* **Hardware project source files**

+ + + + +

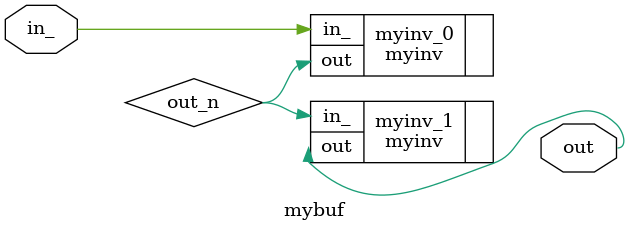
<source format=v>
`include "myinv.v"

module mybuf(
    input in_,
    output out
);

    wire out_n;

    myinv myinv_0 (.in_(in_), .out(out_n));
    myinv myinv_1 (.in_(out_n), .out(out));

endmodule

</source>
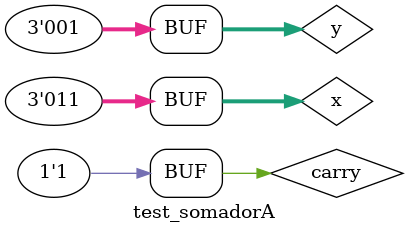
<source format=v>


// ------------------------- 
// nbit adder 
// ------------------------- 
module FullAdder(s, c_out, x, y, c_in);
  output s, c_out;
  input x, y, c_in;
  wire a, b, c;
// descrever por portas 
  xor (a, x, y);
  xor (s, a, c_in);   
  and (b, x, y);
  and (c, a, c_in);
  or (c_out, c, b);
endmodule //FullAdder

// ------------------------- 
// somador algebrico
// ------------------------- 
module somadorA(s, c_out, x, y, c_in);
  output [2:0] s;
  output c_out;
  input  [2:0] x, y;
  input c_in;
  wire c1, c2, z1, z2, z3, z4;
  // descrever por portas 
  xor (z1, y[0] , c_in);
  xor (z2, y[1] , c_in);
  xor (z3, y[2] , c_in);
  FullAdder FA0(s[0], c1, x[0], z1, c_in);
  FullAdder FA1(s[1], c2, x[1], z2, c1);
  FullAdder FA2(s[2], z4, x[2], z3, c2);
  xor (c_out, z4 , c_in);
endmodule //somadorA

// ------------------------- 
// equals0
// ------------------------- 
module equals0(s, x);
  output s;
  input [2:0] x;
  wire s1,s2,s3;
  
  // descrever por portas
  nor (s1, x[0], 0);
  nor (s2, x[1], 0);
  nor (s3, x[2], 0);
  assign s = (s1 & s2 & s3);
  
endmodule // equals0


module test_somadorA; 
// ------------------------- definir dados 
reg [2:0] x; 
reg [2:0] y; 
reg carry; 
wire [2:0] soma;
wire c_out, e0; 

somadorA somador(soma, c_out, x, y, carry);
equals0 equals(e0, soma);
// ------------------------- parte principal 
  initial
  begin
  $display("Exemplo0032 - Gabriel Benjamim de Carvalho - 396690"); 
  $display("Test Somador Algebrico - Equals 0"); 
  // projetar testes do somador complete 
  $monitor($time," x= %b y=%b c_in= %b ///  soma= %b /// equals 0 = %b (caso 1 verdadeiro caso 0 falso)\n",x, y, carry,soma,e0);
  end
  
  // Entradas
  initial
  begin
  $display("		Soma");
  x = 3'd2;y = 3'd4; carry = 1'b0;


  #5 x = 3'd2;y = 3'd4;
  #5 x = 3'd3;y = 3'd2;
  #5 x = 3'd1;y = 3'd3;
  #5 x = 3'd5;y = 3'd7;
  
  
   #5 x = 3'd2;y = 3'd4;carry = 1'b1;
	$display("		Subtraction");
  #5 x = 3'd4;y = 3'd1;
  #5 x = 3'd2;y = 3'd1;
  #5 x = 3'd3;y = 3'd1;


  end
endmodule // test_fullAdder 
</source>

+ + + + +

* **DIRECTIONS FOR THIS TASK**
The string "myinv" may appear in the entries. Say how many lines contain it, as a bare number.

* **EXPECTED ANSWER**
3